→ **DIRECTIVE**:
Please transcribe the data that follows exactly as given, leaving out every picture.
________
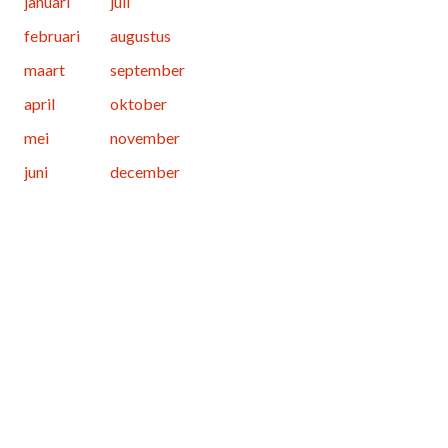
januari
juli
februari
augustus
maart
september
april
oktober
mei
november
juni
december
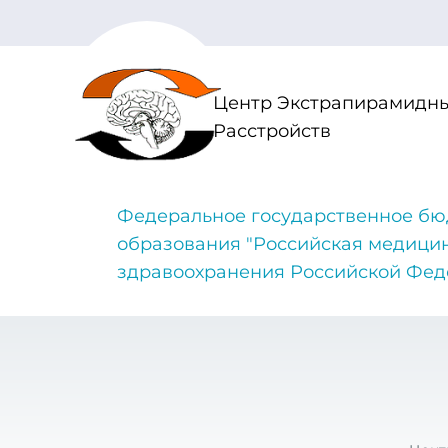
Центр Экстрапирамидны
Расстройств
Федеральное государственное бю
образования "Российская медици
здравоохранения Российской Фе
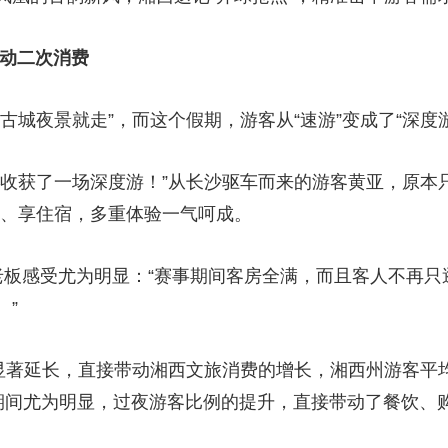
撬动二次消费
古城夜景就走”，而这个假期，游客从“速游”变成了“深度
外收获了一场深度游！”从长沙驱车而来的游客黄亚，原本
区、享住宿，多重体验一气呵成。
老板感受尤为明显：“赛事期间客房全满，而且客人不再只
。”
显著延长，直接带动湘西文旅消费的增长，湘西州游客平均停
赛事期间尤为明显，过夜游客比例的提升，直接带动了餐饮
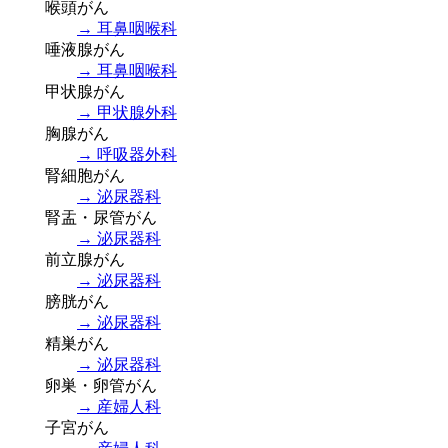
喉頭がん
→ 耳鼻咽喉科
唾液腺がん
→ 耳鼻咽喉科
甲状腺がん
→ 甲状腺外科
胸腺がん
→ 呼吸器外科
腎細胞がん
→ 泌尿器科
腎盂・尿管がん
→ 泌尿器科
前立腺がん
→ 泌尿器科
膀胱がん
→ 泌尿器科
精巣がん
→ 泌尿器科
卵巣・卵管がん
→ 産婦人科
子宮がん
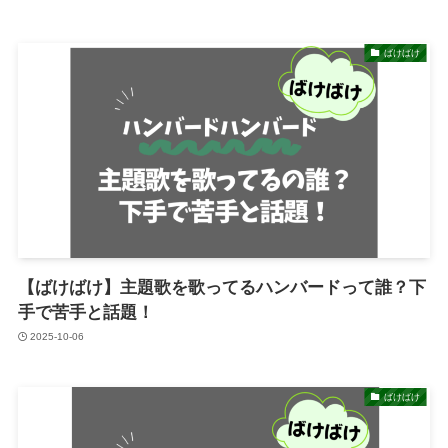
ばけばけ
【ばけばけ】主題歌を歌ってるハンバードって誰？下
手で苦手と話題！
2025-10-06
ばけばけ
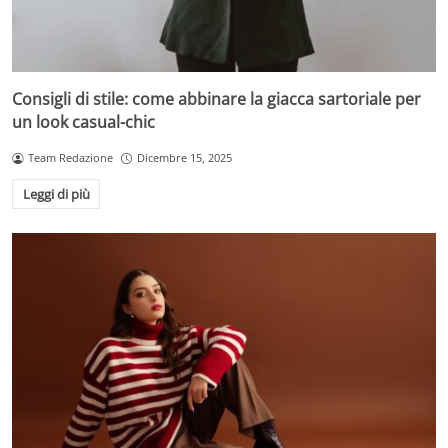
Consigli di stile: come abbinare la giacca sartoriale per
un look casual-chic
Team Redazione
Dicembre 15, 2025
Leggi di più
________
→ **WRITTEN SOLUTION**:
januari
juli
februari
augustus
maart
september
april
oktober
mei
november
juni
december
Центр Экстрапирамидны
Расстройств
Федеральное государственное бю
образования "Российская медици
здравоохранения Российской Фе
撬动二次消费
古城夜景就走”，而这个假期，游客从“速游”变成了“深度
外收获了一场深度游！”从长沙驱车而来的游客黄亚，原本
区、享住宿，多重体验一气呵成。
老板感受尤为明显：“赛事期间客房全满，而且客人不再只
。”
显著延长，直接带动湘西文旅消费的增长，湘西州游客平均停
赛事期间尤为明显，过夜游客比例的提升，直接带动了餐饮
喉頭がん
→ 耳鼻咽喉科
唾液腺がん
→ 耳鼻咽喉科
甲状腺がん
→ 甲状腺外科
胸腺がん
→ 呼吸器外科
腎細胞がん
→ 泌尿器科
腎盂・尿管がん
→ 泌尿器科
前立腺がん
→ 泌尿器科
膀胱がん
→ 泌尿器科
精巣がん
→ 泌尿器科
卵巣・卵管がん
→ 産婦人科
子宮がん
ばけばけ
【ばけばけ】主題歌を歌ってるハンバードって誰？下
手で苦手と話題！
2025-10-06
ばけばけ
Consigli di stile: come abbinare la giacca sartoriale per
un look casual-chic
Team Redazione
Dicembre 15, 2025
Leggi di più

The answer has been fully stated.